Mali's ruling junta has said France's military pullout after nine years of battling militants in its former colony would usher in an era of improved security in the West African country.
The government "takes note of this final withdrawal", its spokesperson Abdoulaye Maiga said in a statement on Friday.
It "reassures the Malian population that, thanks to the rise in power of the brave Malian forces, more successes will be recorded against the terrorist groups," he said.
"People's security will be considerably improved."
France on Monday said its last remaining troops had quit Mali.
It said its anti-militant Barkhane operation in the Sahel region would retain around 3,000 troops even after the Mali drawdown, many of them based in Niger.
Relations between Bamako and Paris have soured following two military coups in Mali since 2020.

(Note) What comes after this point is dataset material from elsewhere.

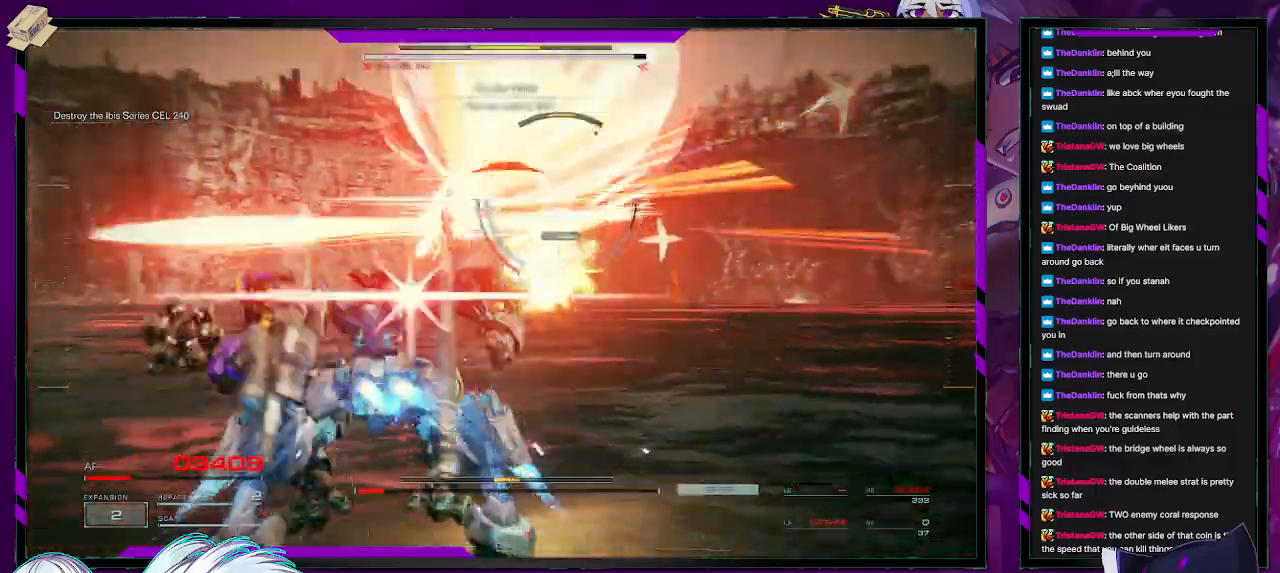
{"buttons": [], "left_stick": "left", "right_stick": "center", "events": [[67, "R2", "down"], [150, "R2", "up"], [233, "R2", "down"], [317, "R2", "up"], [367, "X", "down"], [417, "left_stick", "left"], [467, "X", "up"]]}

The arrival of Russian paramilitaries in the Sahel country at the invitation of the government was a key factor in France's decision to pull out its forces.
Defence Minister Sadio Camara this week travelled to Russia and was still there on Friday.
On Monday, Foreign Minister Abdoulaye Diop in a letter to the Chinese presidency of the UN Security Council accused France of "acts of aggression" and of backing militants.
Diop claimed that French forces committed "frequent violations" of Malian airspace, suggesting the flights were "to collect intelligence for the benefit of terrorist groups... and to drop arms and ammunition to them".
France responded by condemning the "increasing manipulation of information" about its military withdrawal.